*** Opening Passage ***
The Scope Change Management Process

It is difficult for anyone, regardless of his or her skills at prediction and forecasting, to completely and accurately define the needs for a product or service that will be implemented 6, 12, or 18 months in the future. Competition, client reactions, technology changes, a host of supplier-related situations, and many other factors could render a killer application obsolete before it can be implemented. The most frequent situation starts with a statement that goes something like this: “Oh, I forgot to tell you that we will also need ...” or “I just found out that we have to go to market no later than the third quarter instead of the fourth quarter.” Face it: Change is a way of life in project management. You might as well confront it and be prepared to act accordingly.

Because change is constant, a good project management methodology has a change management process in place. In effect, the change management process has you plan the project again. Think of it as a mini-JPPS.
*** Closing Passage ***
● What you will do:
A: For the scope change management passage, decide whether each statement agrees with it, answering yes or no and quoting the deciding words: (i) a good project management methodology includes a change management process; (ii) competition is one factor that could make an application obsolete before it is implemented; (iii) the change management process spares you from planning the project again.
B: Continue the scope change management passage, starting right after its final sentence.
The lines that follow have nothing to do with the scope change management passage.
*** Opening Data to examine ***
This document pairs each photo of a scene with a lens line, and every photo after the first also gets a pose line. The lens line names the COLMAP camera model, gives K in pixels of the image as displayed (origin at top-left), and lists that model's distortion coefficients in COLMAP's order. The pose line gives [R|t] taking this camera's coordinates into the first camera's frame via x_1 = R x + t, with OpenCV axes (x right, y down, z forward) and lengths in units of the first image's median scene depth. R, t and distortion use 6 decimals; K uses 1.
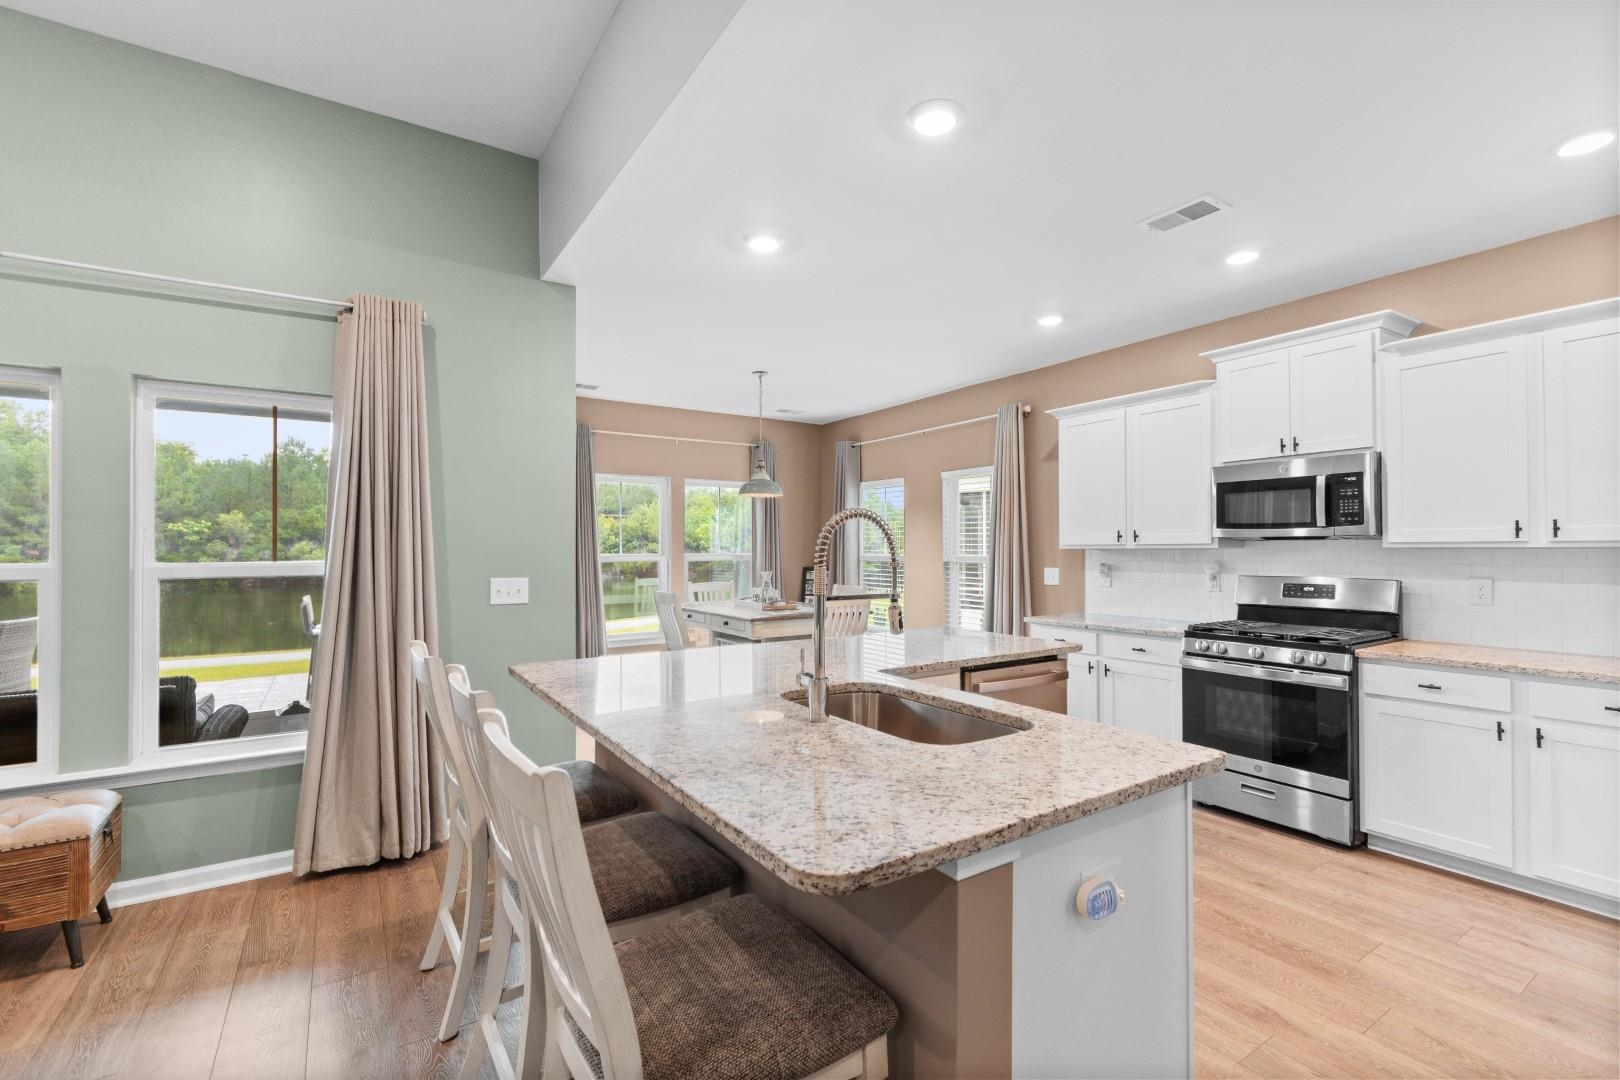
lens RADIAL K [[709.1, 0, 815.4], [0, 709.1, 544.4], [0, 0, 1]] dist [0.003711, -0.002482]
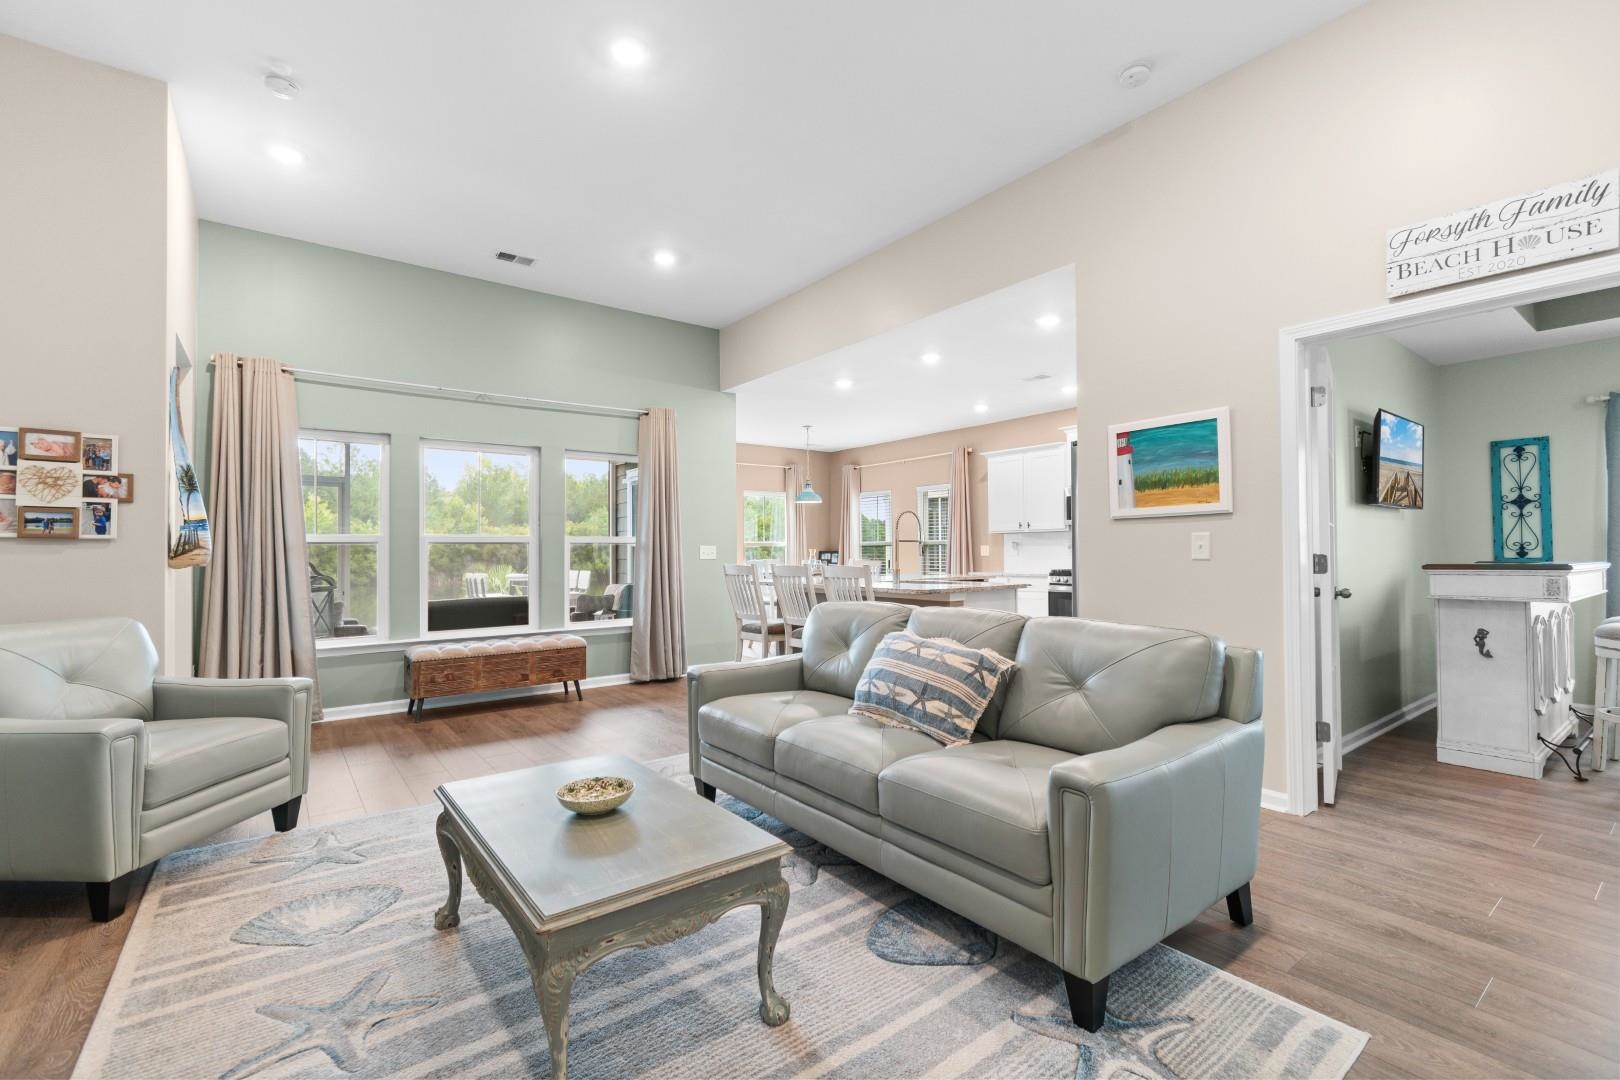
lens RADIAL K [[709.1, 0, 804.3], [0, 709.1, 538.1], [0, 0, 1]] dist [0.003711, -0.002482]
pose [[0.998550, -0.003417, 0.053726, -0.231321], [0.004156, 0.999898, -0.013637, 0.046161], [-0.053674, 0.013840, 0.998463, -0.821772]]
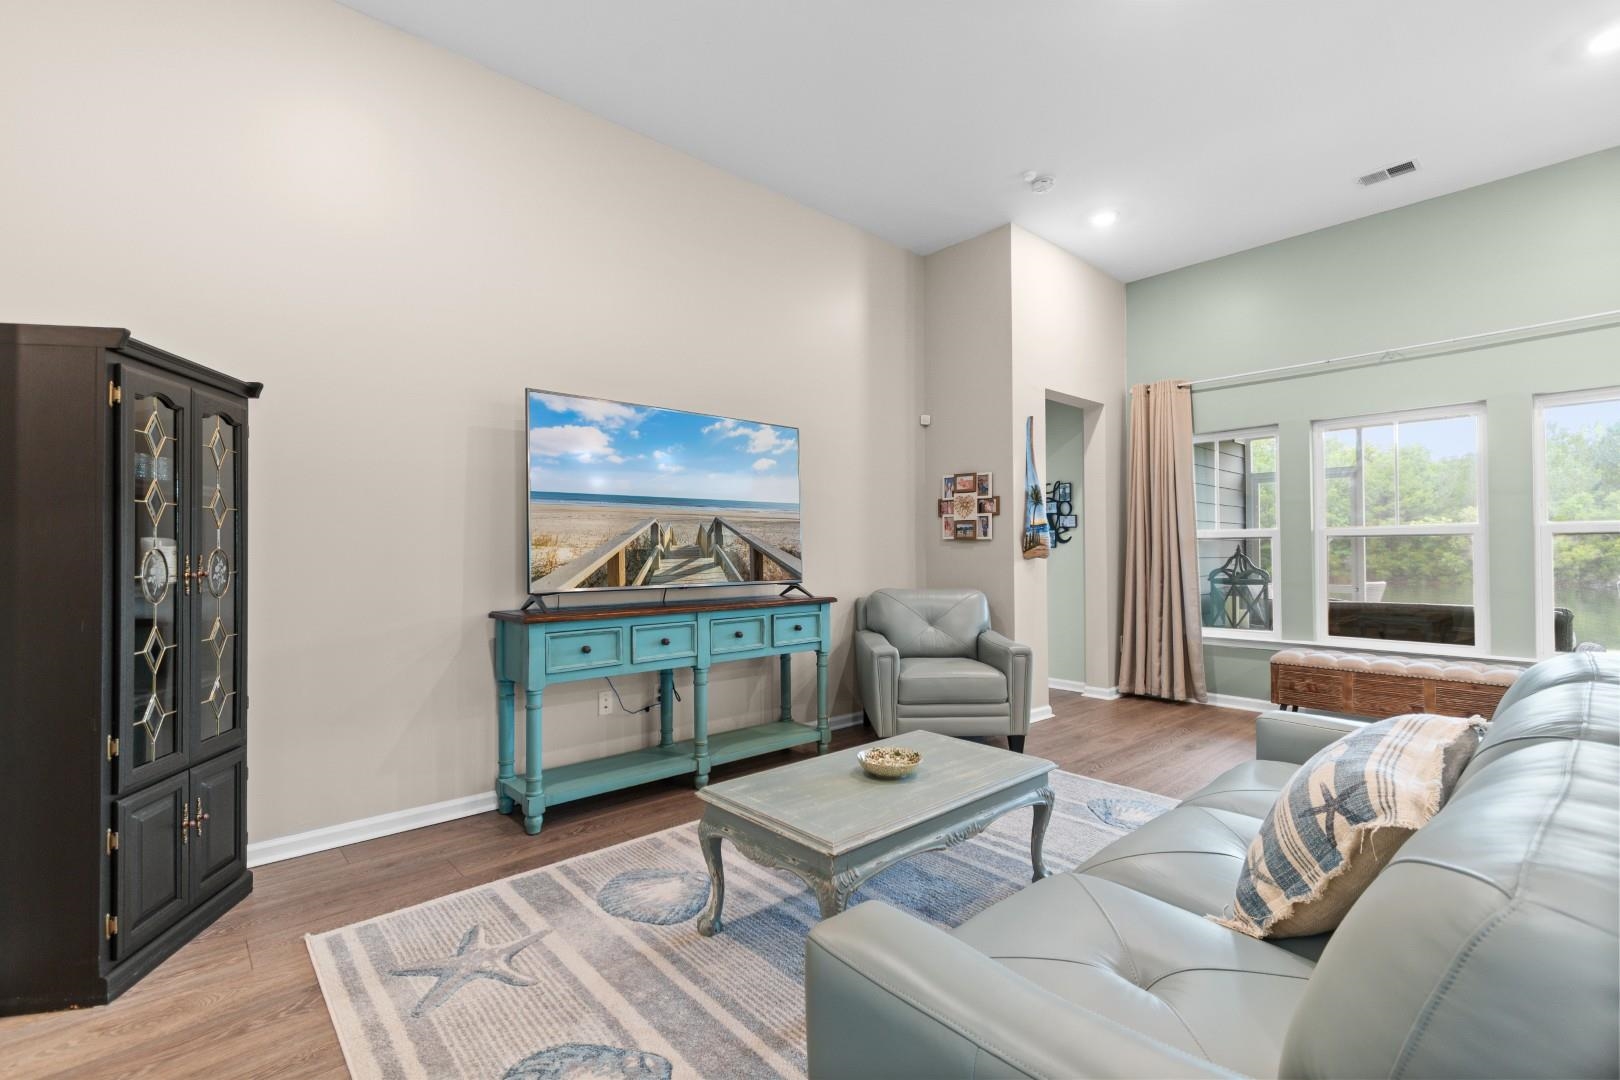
lens RADIAL K [[709.1, 0, 815.0], [0, 709.1, 530.4], [0, 0, 1]] dist [0.003711, -0.002482]
pose [[0.141195, -0.028039, -0.989585, 0.194811], [0.010017, 0.999588, -0.026894, 0.047621], [0.989931, -0.006115, 0.141418, -0.466530]]
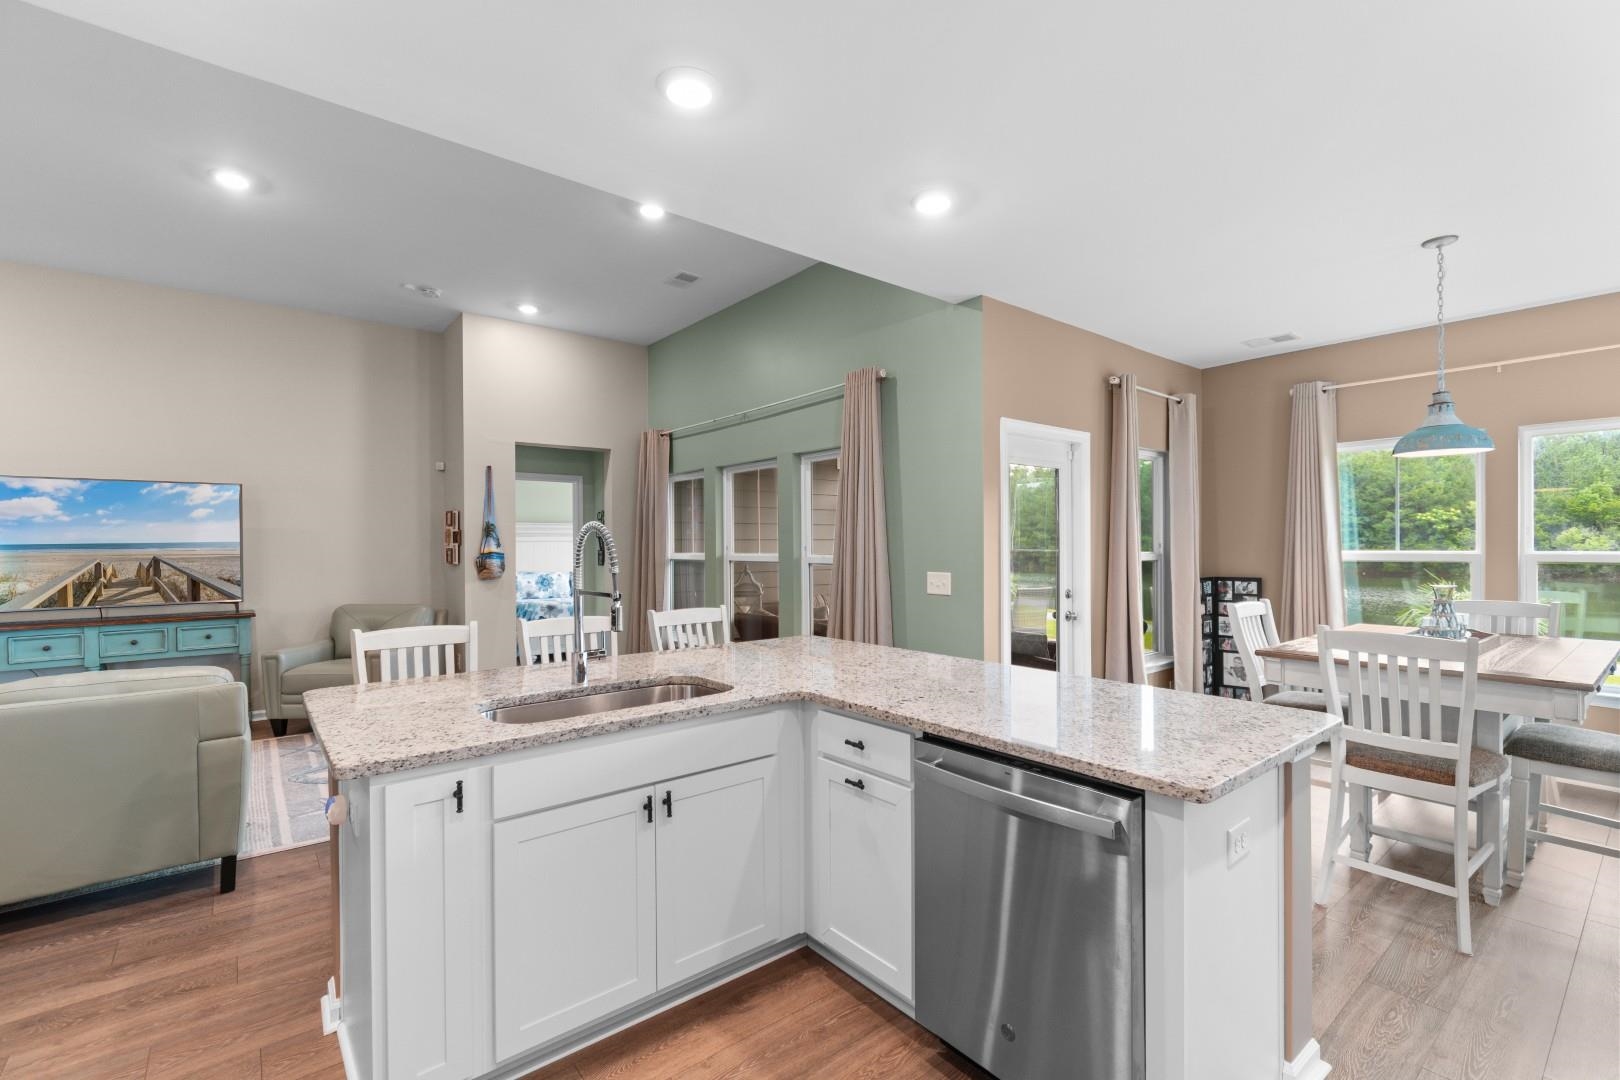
lens RADIAL K [[709.1, 0, 815.4], [0, 709.1, 546.3], [0, 0, 1]] dist [0.003711, -0.002482]
pose [[0.085930, 0.004394, -0.996292, 0.634830], [0.014759, 0.999875, 0.005683, -0.004216], [0.996192, -0.015193, 0.085854, 0.607595]]
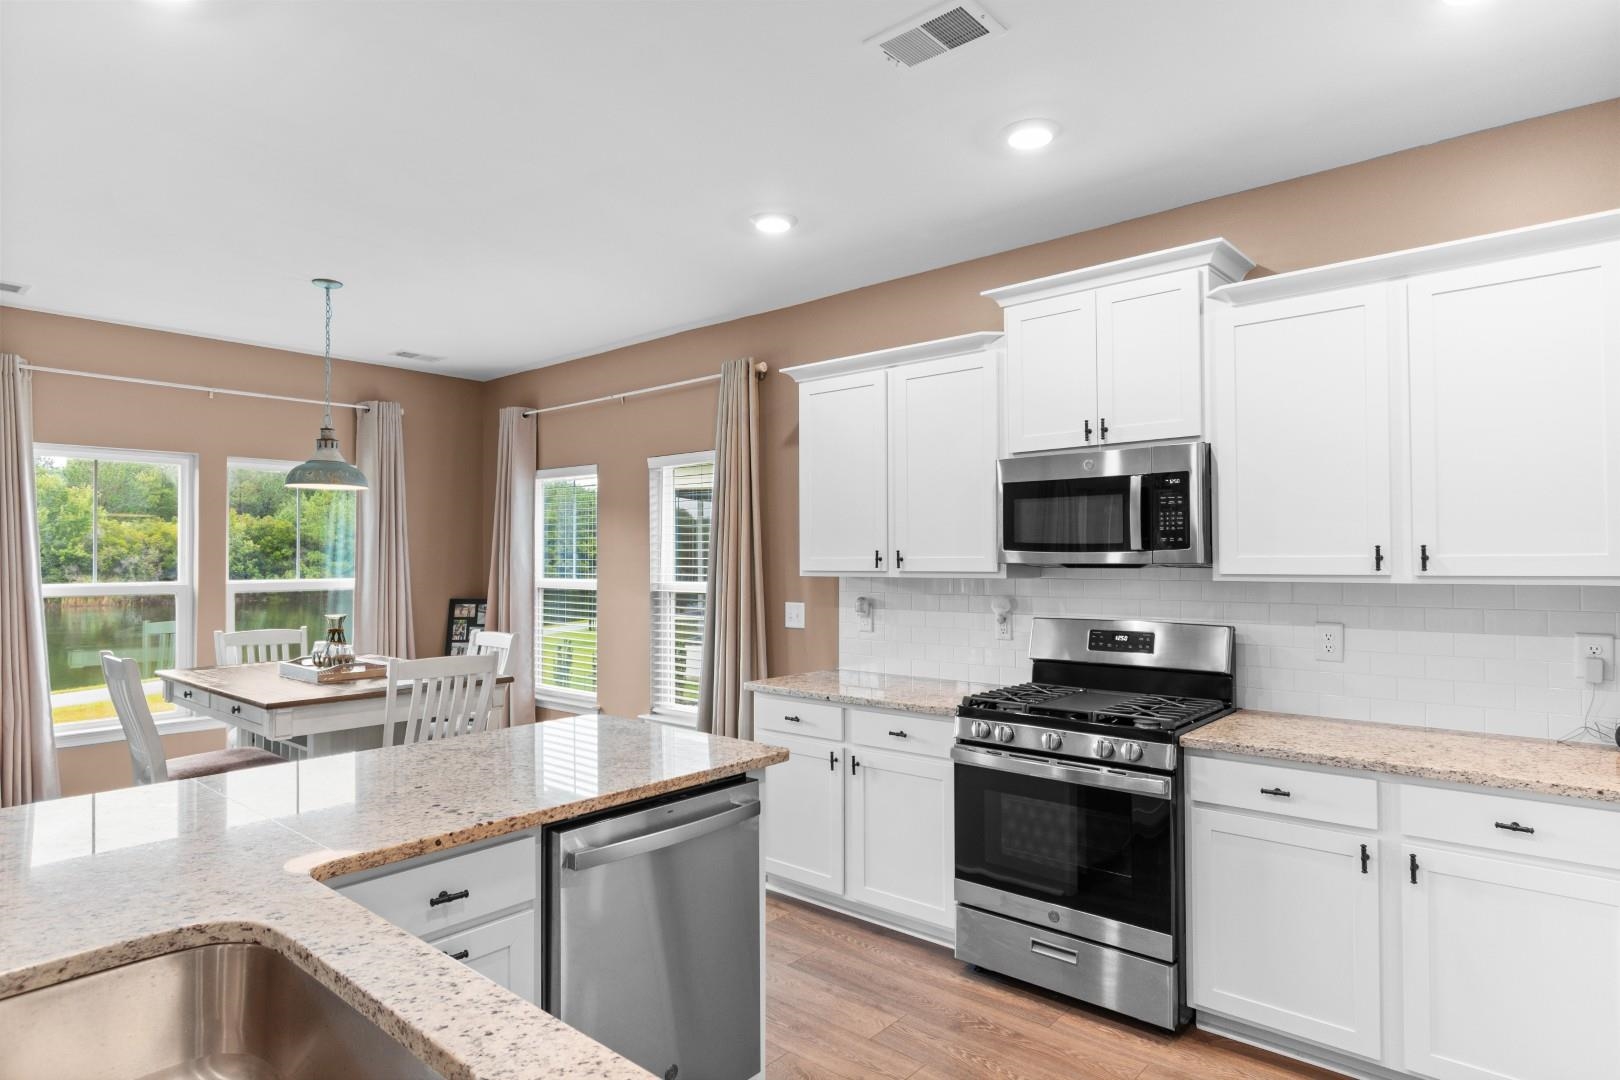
lens RADIAL K [[905.7, 0, 814.9], [0, 905.7, 547.1], [0, 0, 1]] dist [-0.002518, 0.003233]
pose [[0.962830, 0.001828, 0.270101, 0.149394], [-0.000152, 0.999981, -0.006225, -0.018752], [-0.270107, 0.005953, 0.962812, 0.204078]]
*** Closing Data to examine ***
● Responses for each task:
A:
(i) Yes: "a good project management methodology has a change management process in place."
(ii) Yes: "Competition, client reactions, technology changes, a host of supplier-related situations, and many other factors could render a killer application obsolete before it can be implemented."
(iii) No: "In effect, the change management process has you plan the project again."

B:
Two documents are part of every good change management process: the project change request and the Project Impact Statement. Here's a brief description of what each of these documents contains:

Project change request — The first principle to learn is that every change is a significant change. Adopt that maxim and you will seldom go wrong. What that means is that every change requested by the client must be documented in a project change request. That document might be as simple as a memo but might also follow a format provided by the project team. In any case, it is the start of another round of establishing COS. Only when the request is clearly understood can the project team evaluate the impact of the change and determine whether the change can be accommodated.

Project Impact Statement — The response to a change request is a document called a Project Impact Statement. It is a response that identifies the alternative courses of action that the project manager is willing to consider. The requestor is then charged with choosing the best alternative. The Project Impact Statement describes the feasible alternatives that the project manager was able to identify, the positive and negative aspects of each, and perhaps a recommendation as to which alternative might be best. The final decision rests with the requestor.

One of the following six possible outcomes can result from a change request:

It can be accommodated within the project resources and timelines — This is the simplest of situations for the project manager to handle. After considering the impact of the change on the project schedule, the project manager decides that the change can be accommodated without any harmful effect on the schedule and resources.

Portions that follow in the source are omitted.